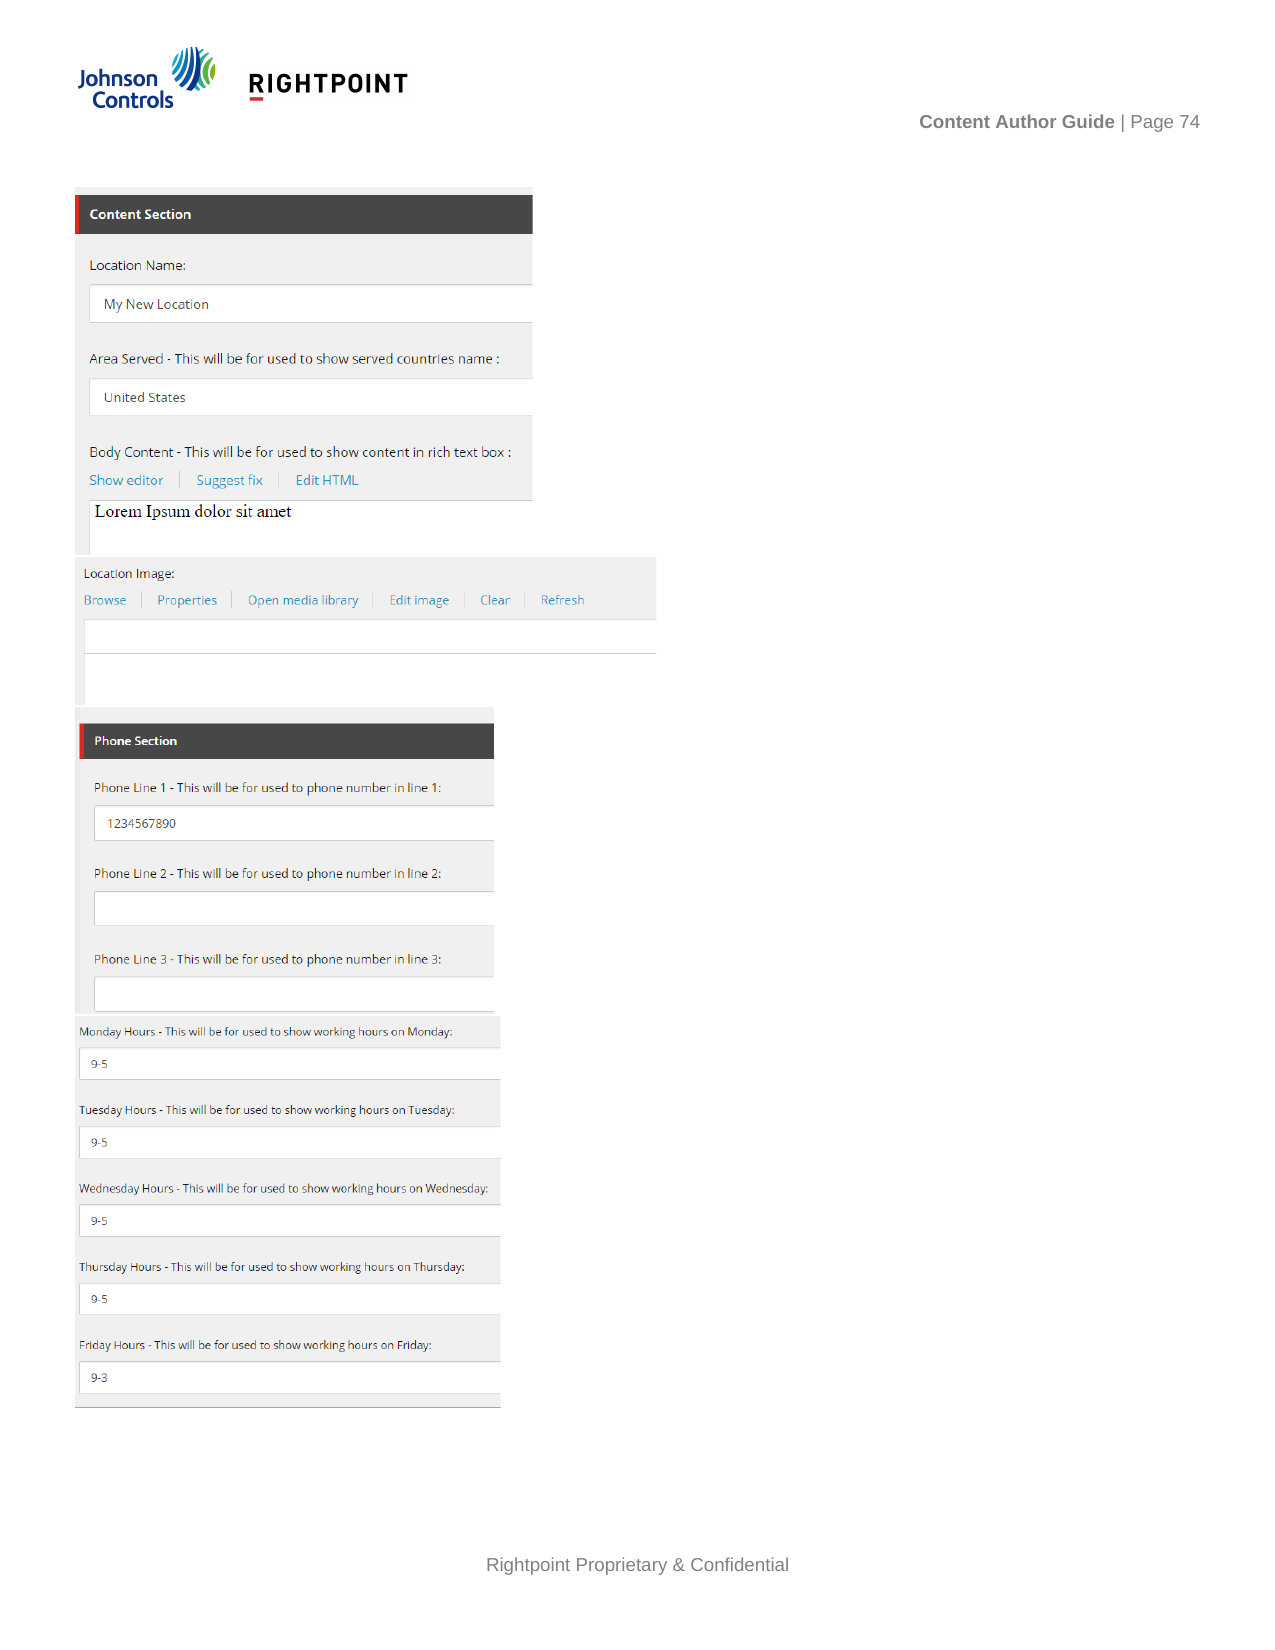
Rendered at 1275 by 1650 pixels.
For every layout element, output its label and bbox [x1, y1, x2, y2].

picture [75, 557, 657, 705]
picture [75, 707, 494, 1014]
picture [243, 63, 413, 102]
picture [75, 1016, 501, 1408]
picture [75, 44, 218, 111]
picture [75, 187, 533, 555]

☆ ☆ ☆ ☆ ☆

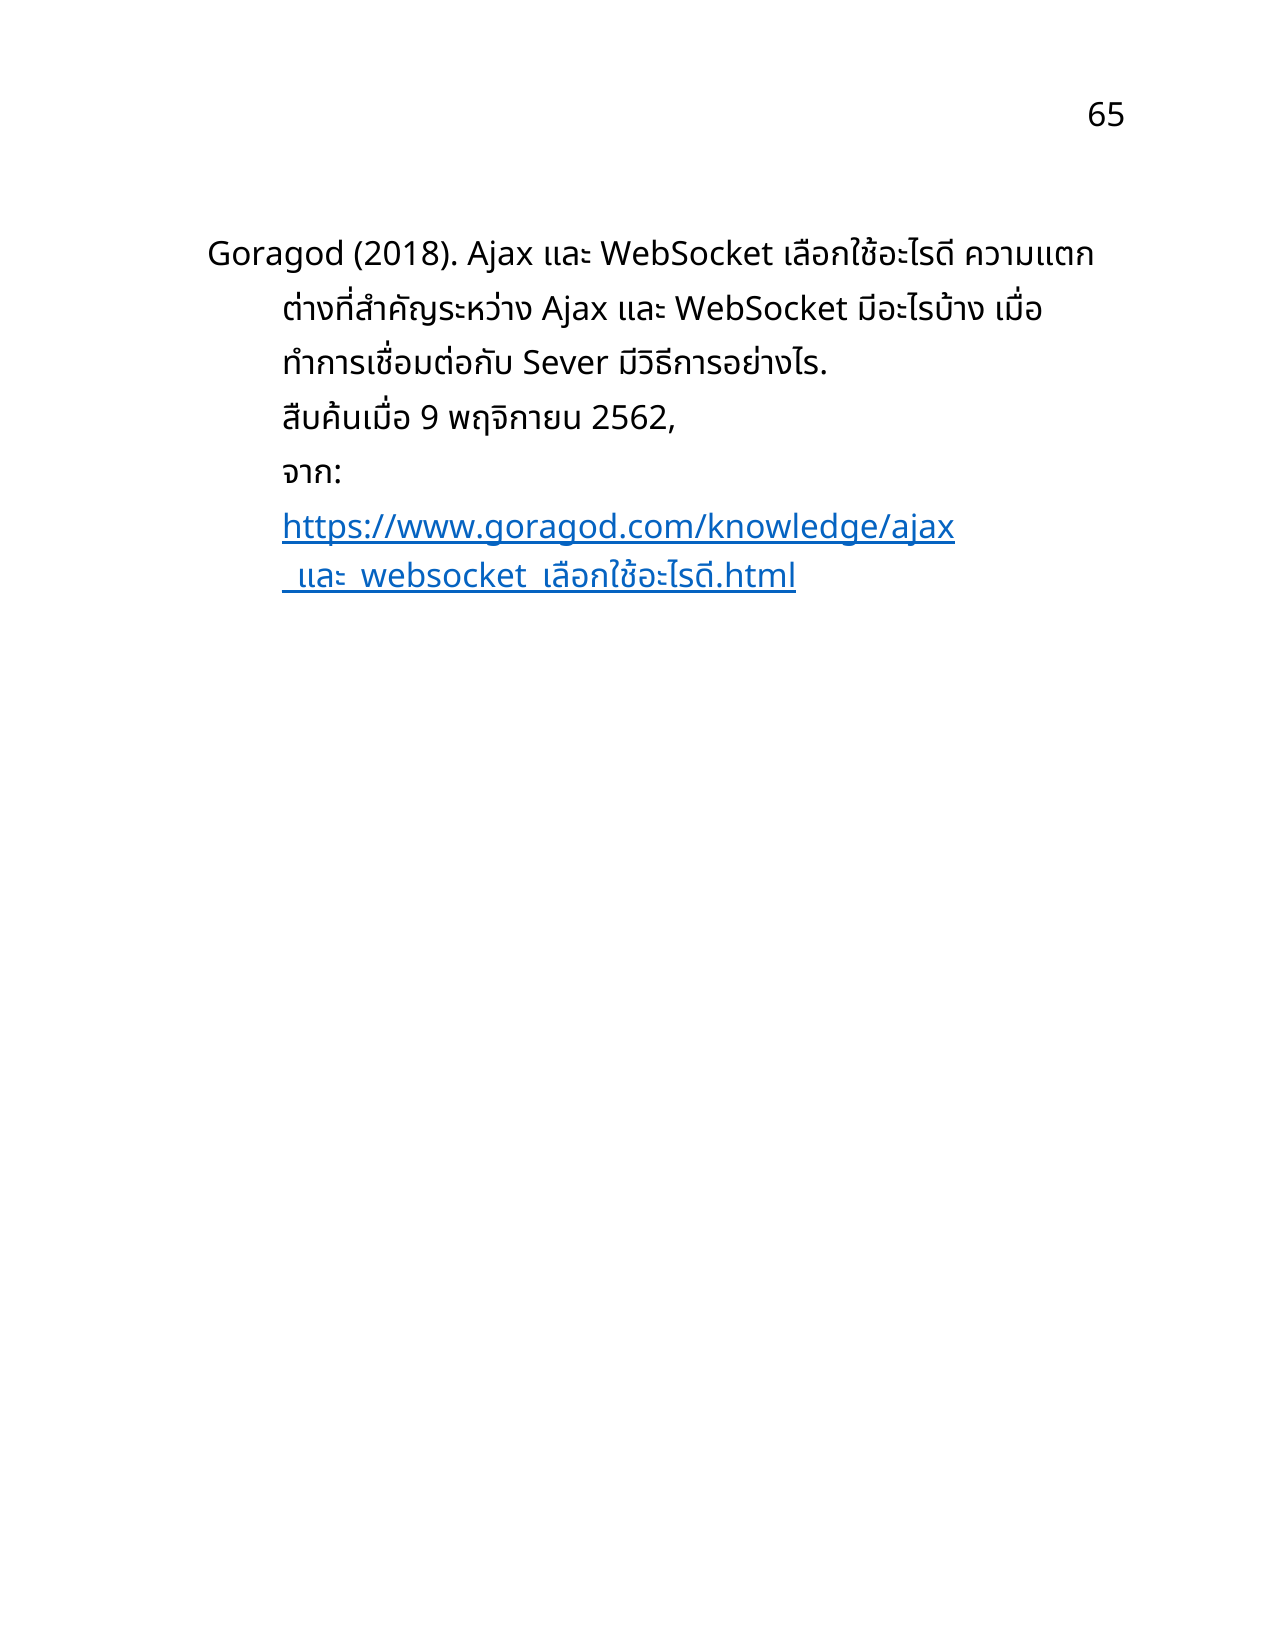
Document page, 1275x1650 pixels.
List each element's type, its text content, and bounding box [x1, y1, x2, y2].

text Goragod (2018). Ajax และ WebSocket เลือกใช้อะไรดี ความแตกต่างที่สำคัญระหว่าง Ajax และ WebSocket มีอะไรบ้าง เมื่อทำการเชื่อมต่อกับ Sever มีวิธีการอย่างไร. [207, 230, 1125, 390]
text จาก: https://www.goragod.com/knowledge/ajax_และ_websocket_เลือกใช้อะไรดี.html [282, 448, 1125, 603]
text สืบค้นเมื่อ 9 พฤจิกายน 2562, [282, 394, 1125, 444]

☆ ☆ ☆ ☆ ☆

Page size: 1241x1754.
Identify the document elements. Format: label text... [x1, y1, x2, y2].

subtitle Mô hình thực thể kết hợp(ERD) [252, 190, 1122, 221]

☆ ☆ ☆ ☆ ☆

[Instruction]
Look through the entries above. Extract each line with the word "pixels".

[Written solution]
Rendered at 1275 by 1650 pixels.
Document page, 1275x1650 pixels.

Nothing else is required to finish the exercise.